PUBLISHED: 14:15 16 May 2017 | UPDATED: 14:15 16 May 2017

London investors are finding that there's money to be made in Hertfordshire

London investors are finding that there's money to be made in Hertfordshire

AndreyPopov

More London property investors are buying outside the capital than ever, a new study has revealed.

According to the latest Countrywide Lettings Index, the proportion of London investors buying outside the big smoke has reached 50 per cent in 2017, the highest amount on record. This is compared to just 19 per cent in 2011.

The East of England – which includes Herts – has the highest proportion of London landlords, with 26 per cent of all investor-owned properties belonging to buyers from the capital.

In 2016, London investors snapped up more than 22,000 homes outside London, up from 3,300 in 2010 and more than the number of homes sold in Manchester and Birmingham combined last year (21,951).

It turns out that London landlords are increasingly less keen to buy in their home city - only 12 per cent of homes sold April were bought by an investor, close to a record low.

Savvy landlords are keeping their stamp duty bills down and enjoying healthier rental yields by buying in the North of England – 9 per cent of buy-to-lets in the North are currently being bought by London investors, compared to just 1 per cent in 2010.
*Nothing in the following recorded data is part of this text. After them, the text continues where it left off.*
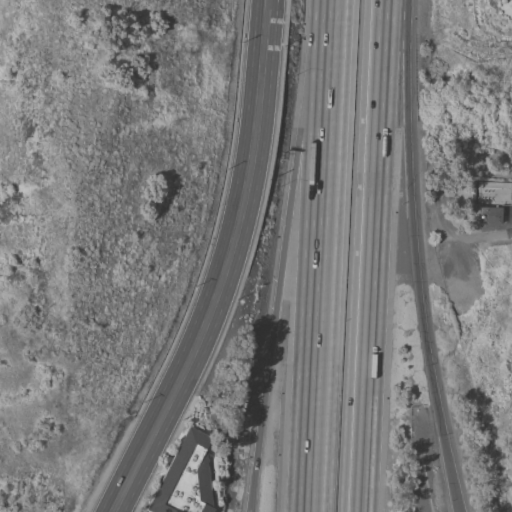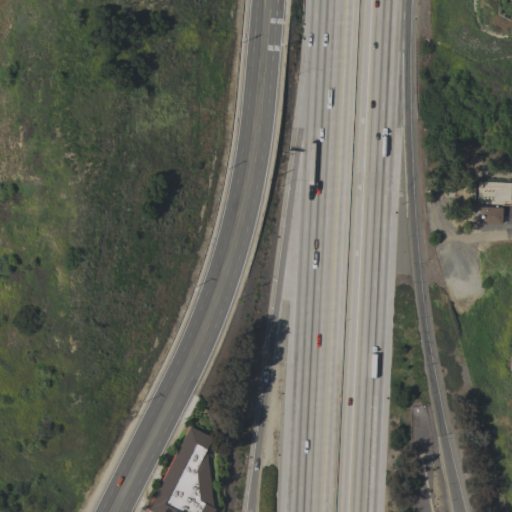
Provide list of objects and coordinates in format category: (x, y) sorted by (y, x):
building: (489, 214)
building: (489, 215)
road: (458, 234)
road: (287, 255)
road: (320, 256)
road: (372, 256)
road: (413, 257)
road: (226, 268)
building: (184, 476)
building: (185, 478)
road: (118, 508)
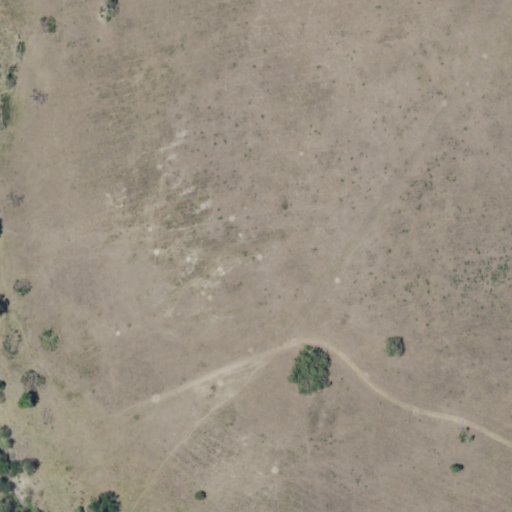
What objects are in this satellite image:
road: (275, 374)
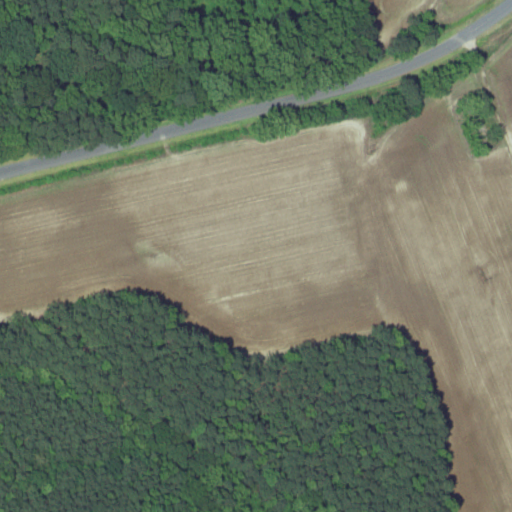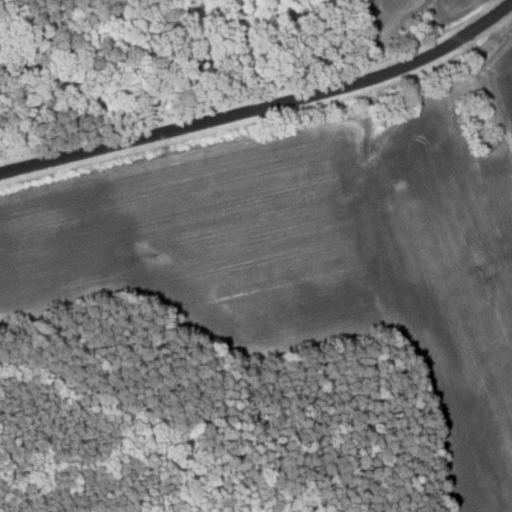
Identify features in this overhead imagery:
road: (264, 107)
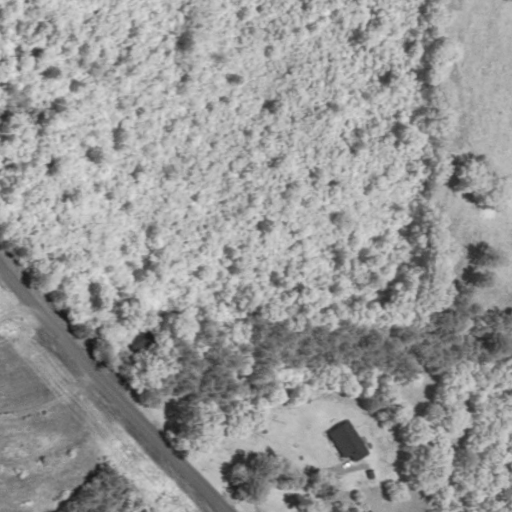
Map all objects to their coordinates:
road: (118, 378)
building: (349, 441)
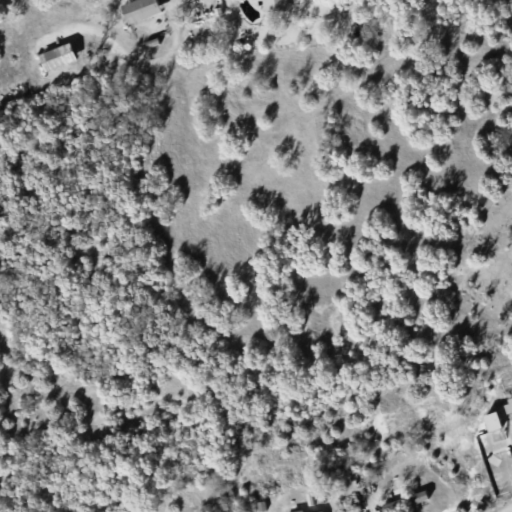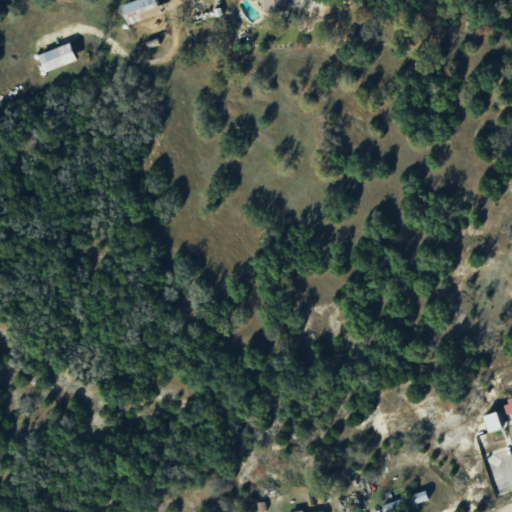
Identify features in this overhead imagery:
road: (184, 1)
building: (275, 4)
building: (141, 9)
building: (59, 55)
road: (138, 61)
building: (510, 404)
building: (496, 420)
road: (509, 459)
building: (406, 502)
building: (314, 511)
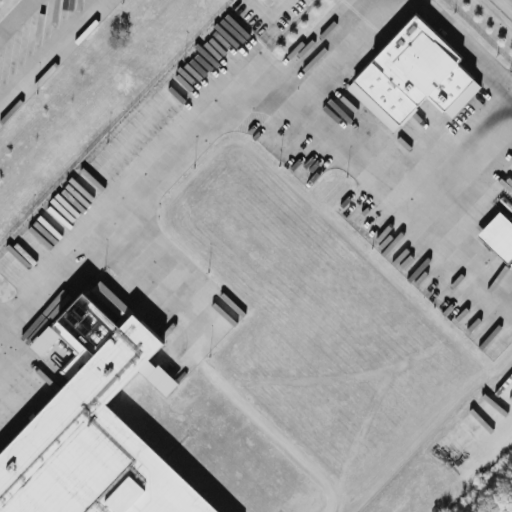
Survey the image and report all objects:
road: (508, 3)
road: (415, 11)
road: (266, 12)
road: (16, 16)
road: (49, 52)
building: (413, 75)
road: (368, 155)
building: (499, 235)
building: (94, 423)
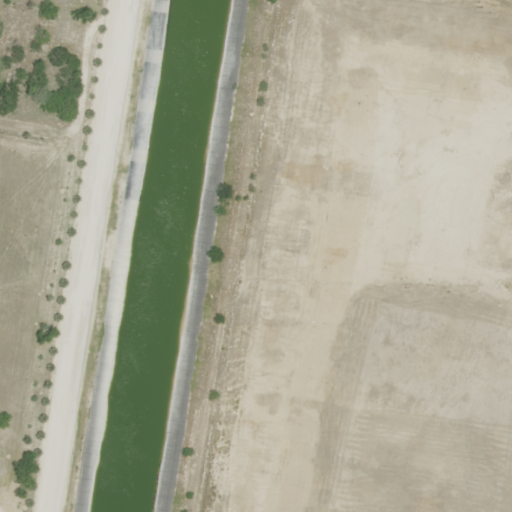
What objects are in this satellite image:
road: (85, 255)
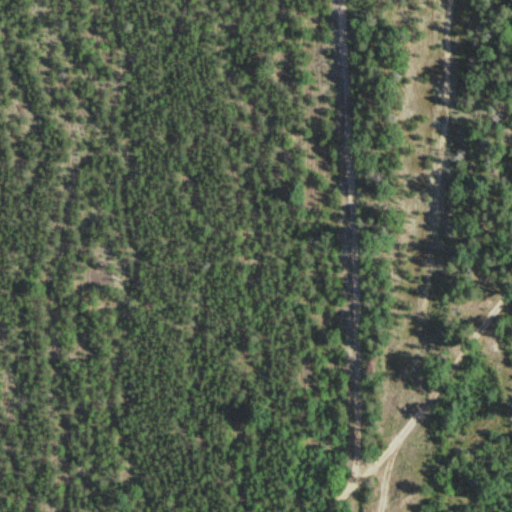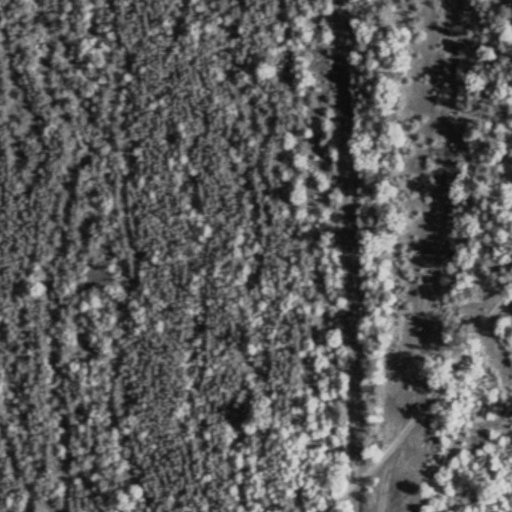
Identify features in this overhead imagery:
road: (435, 210)
road: (355, 242)
road: (437, 390)
road: (340, 497)
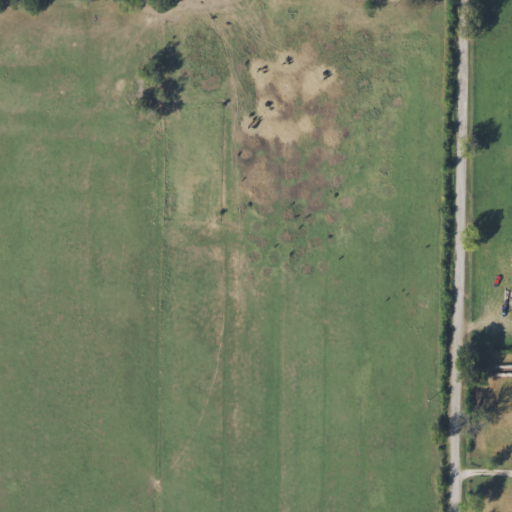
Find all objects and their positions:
road: (461, 256)
road: (484, 470)
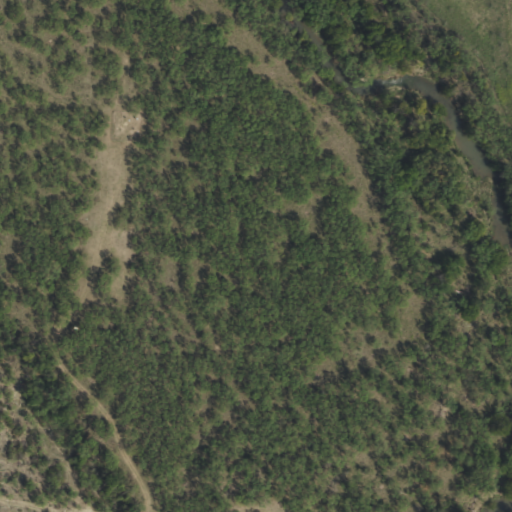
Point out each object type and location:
road: (127, 498)
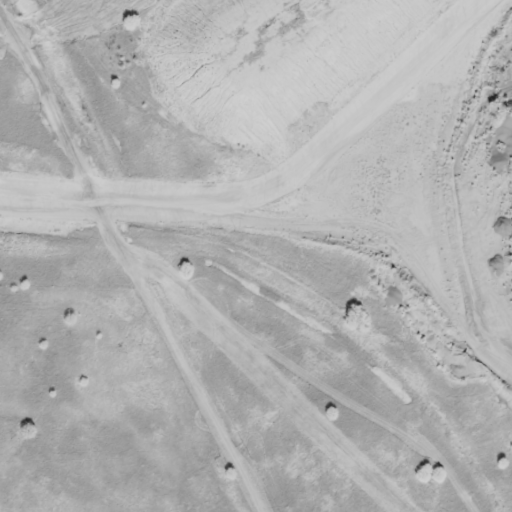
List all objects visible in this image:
quarry: (252, 251)
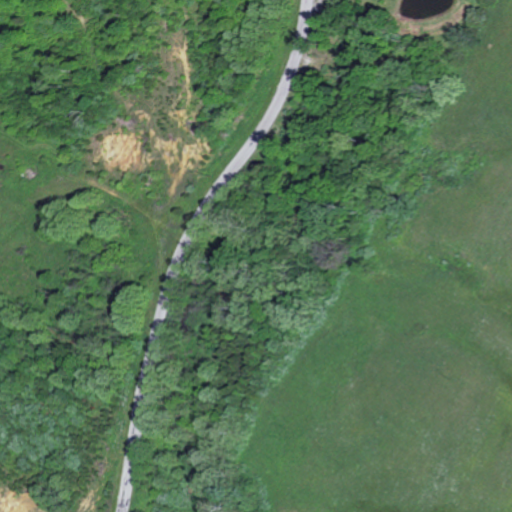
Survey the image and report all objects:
road: (195, 249)
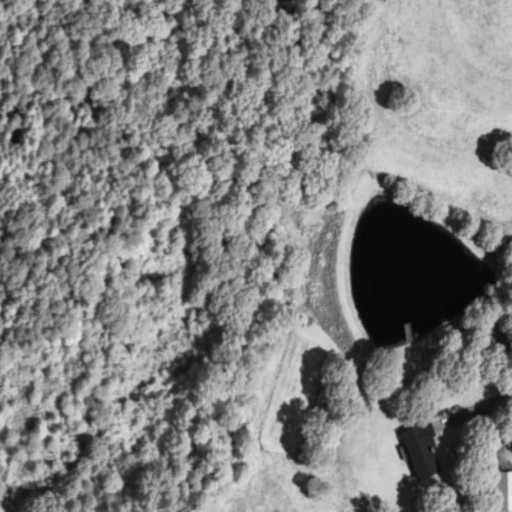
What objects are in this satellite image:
road: (492, 400)
building: (421, 451)
building: (503, 491)
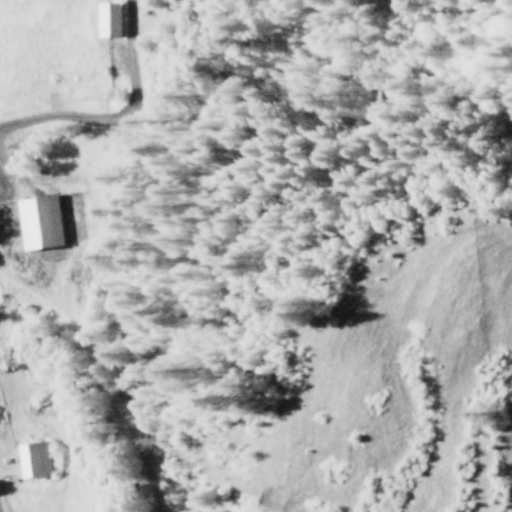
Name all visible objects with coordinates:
building: (106, 19)
building: (37, 222)
road: (139, 260)
building: (31, 459)
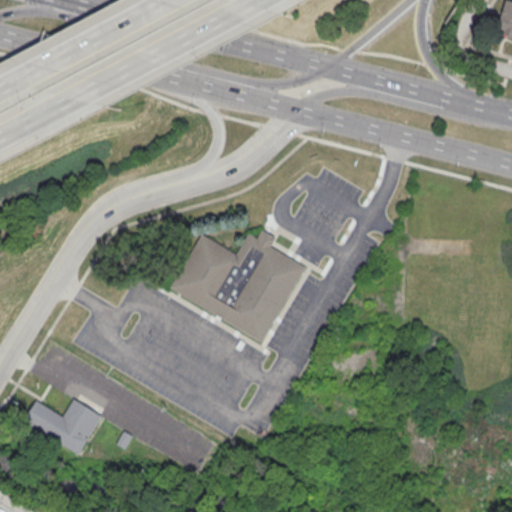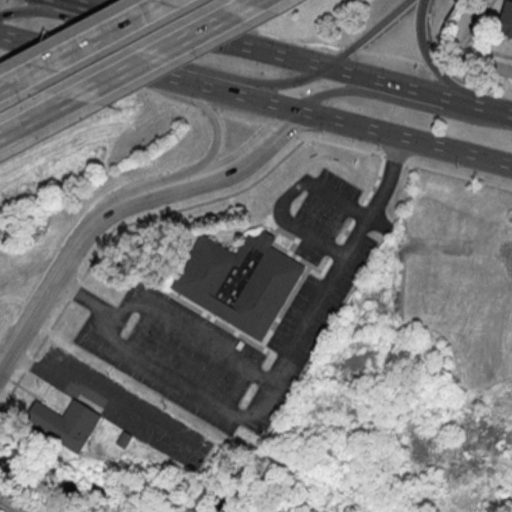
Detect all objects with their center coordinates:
road: (251, 2)
road: (104, 6)
road: (40, 9)
building: (505, 18)
building: (505, 20)
road: (192, 33)
road: (367, 34)
road: (89, 41)
road: (464, 42)
road: (463, 49)
road: (159, 51)
road: (82, 56)
road: (439, 73)
road: (358, 78)
road: (245, 83)
road: (5, 84)
road: (341, 92)
road: (230, 94)
road: (416, 94)
road: (477, 108)
road: (35, 117)
road: (213, 119)
road: (255, 122)
road: (403, 138)
road: (250, 152)
road: (288, 195)
road: (117, 226)
road: (74, 243)
building: (239, 280)
building: (239, 281)
parking lot: (242, 314)
road: (189, 334)
road: (263, 394)
parking lot: (123, 406)
building: (64, 423)
building: (64, 423)
building: (124, 439)
river: (110, 487)
road: (8, 506)
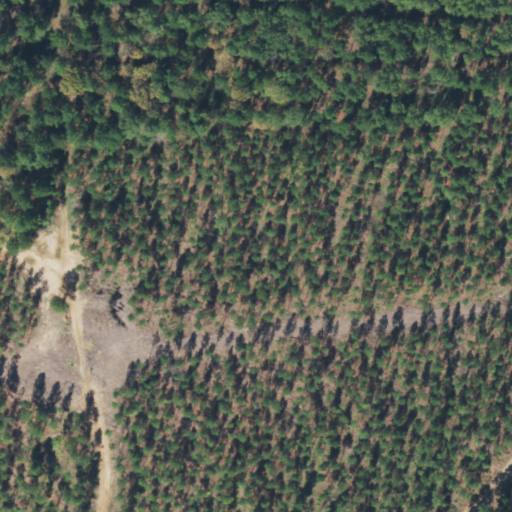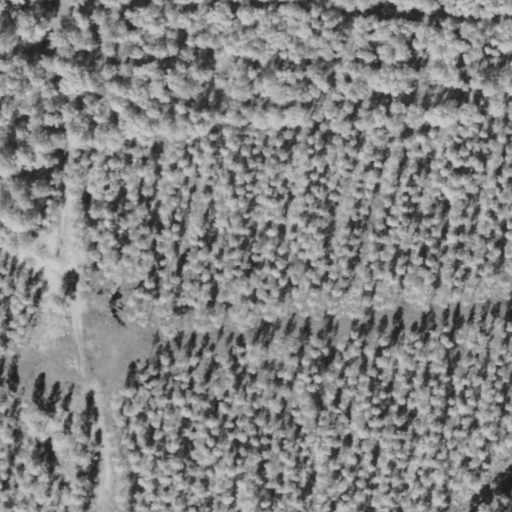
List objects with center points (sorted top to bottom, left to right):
road: (473, 469)
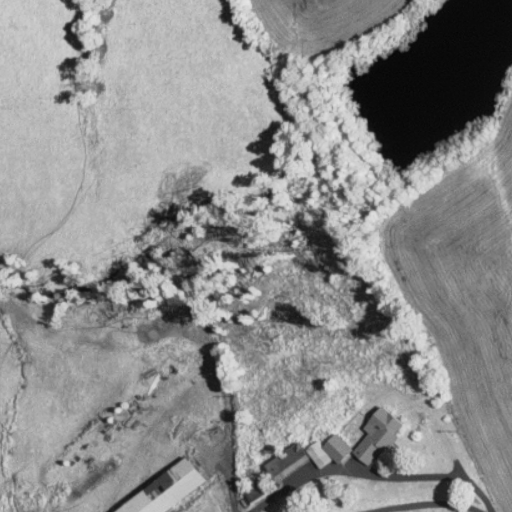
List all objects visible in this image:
building: (369, 427)
building: (299, 448)
building: (247, 482)
building: (153, 485)
road: (267, 500)
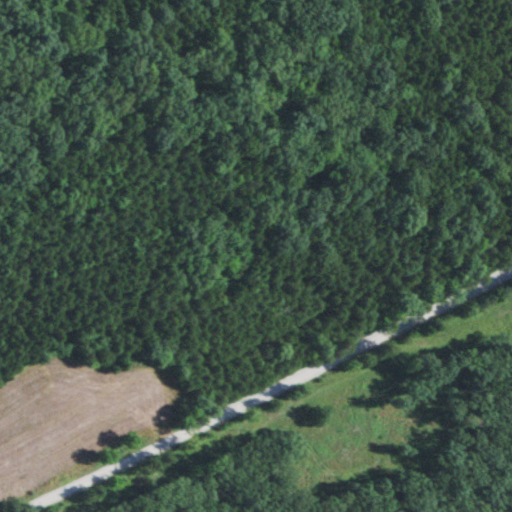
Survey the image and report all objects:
road: (263, 261)
road: (256, 384)
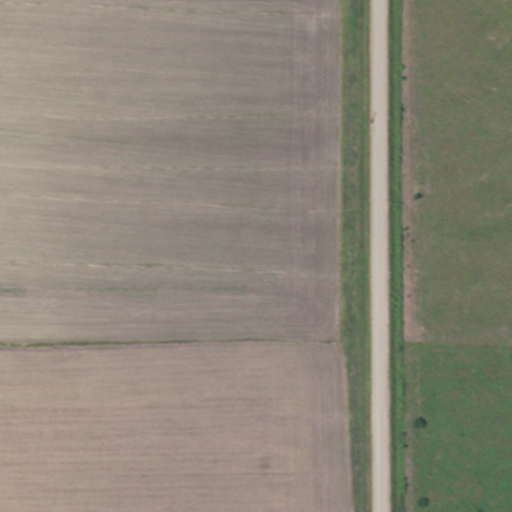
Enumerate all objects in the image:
road: (380, 256)
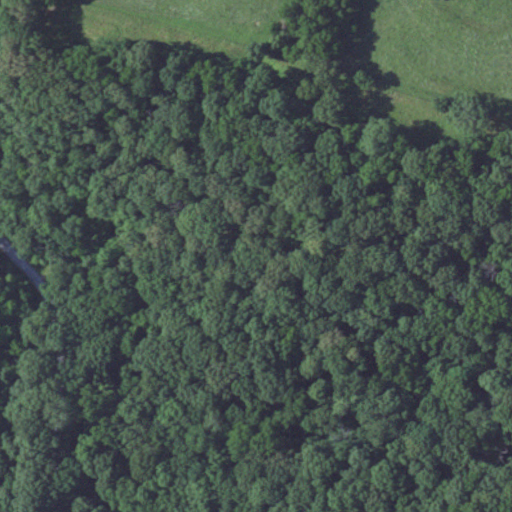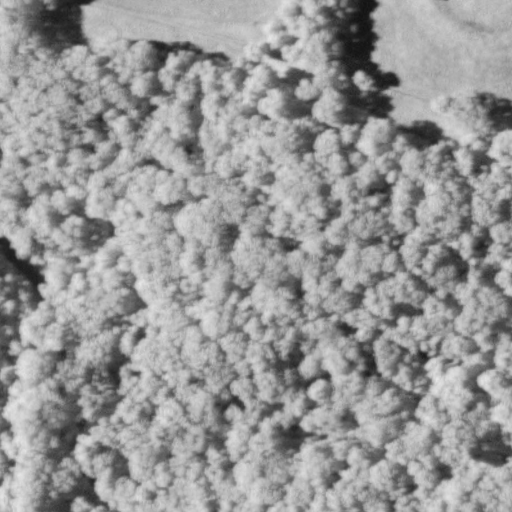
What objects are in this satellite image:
road: (56, 366)
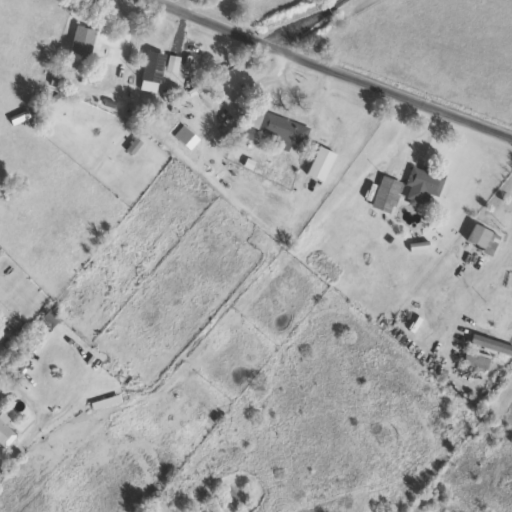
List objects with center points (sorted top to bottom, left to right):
road: (184, 4)
road: (305, 22)
building: (80, 39)
building: (80, 39)
building: (150, 67)
building: (151, 67)
road: (334, 70)
building: (281, 129)
building: (243, 130)
building: (244, 130)
building: (281, 130)
building: (420, 181)
building: (420, 182)
building: (384, 192)
building: (384, 192)
building: (479, 237)
building: (480, 237)
road: (486, 273)
building: (47, 317)
building: (47, 317)
building: (476, 352)
building: (477, 352)
building: (4, 430)
building: (4, 431)
road: (19, 446)
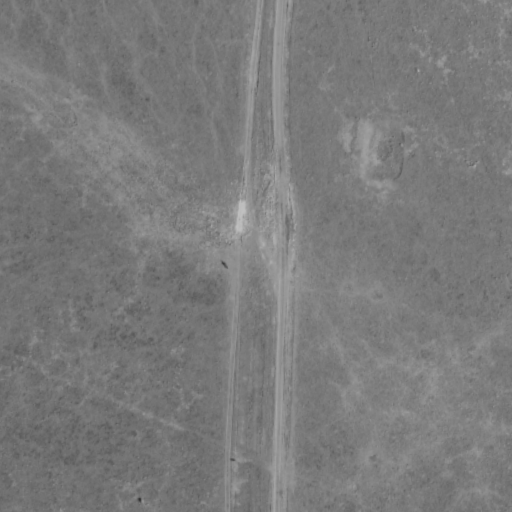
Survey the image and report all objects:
road: (238, 256)
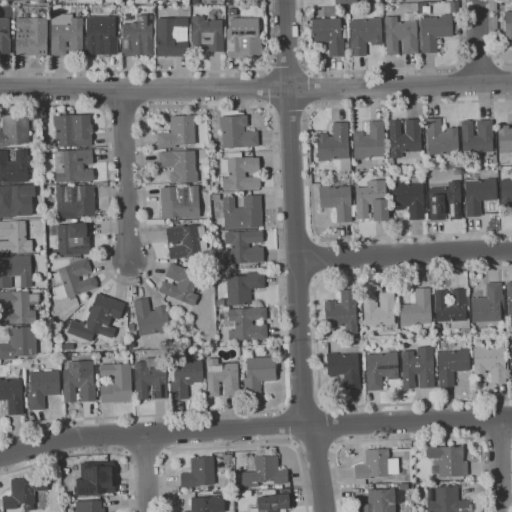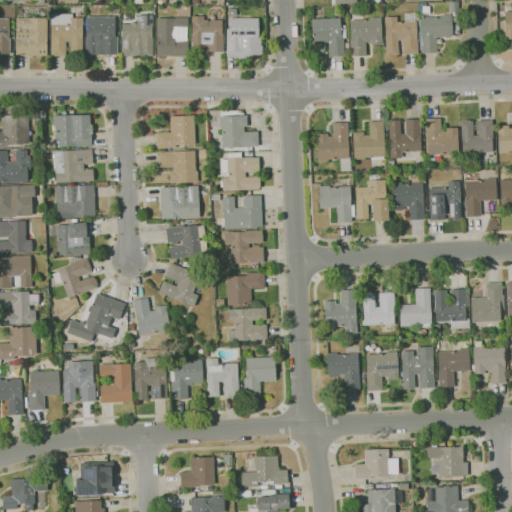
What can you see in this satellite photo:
building: (1, 0)
building: (13, 0)
building: (139, 1)
building: (196, 1)
building: (342, 1)
building: (345, 1)
building: (374, 1)
building: (454, 7)
road: (460, 18)
building: (508, 24)
building: (507, 25)
building: (432, 31)
building: (435, 31)
building: (64, 33)
building: (328, 33)
building: (4, 34)
building: (66, 34)
building: (205, 34)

Johnny Morris, Research Director at Countrywide, said: “In response to slower price growth and government tax hikes, London landlords are looking further than ever to find a return.

“Lower entry costs and higher yields outside of the capital are enticing investors to look further afield than they have previously.

“Rental growth remains low across Great Britain, mostly driven by London where rents have fallen for the sixth consecutive month.

“The repercussions of the stamp duty rush are still playing out in the rental market as stock levels continue to remain high. But with fewer investors buying in the capital we will likely see stock levels fall, driving future rental growth.”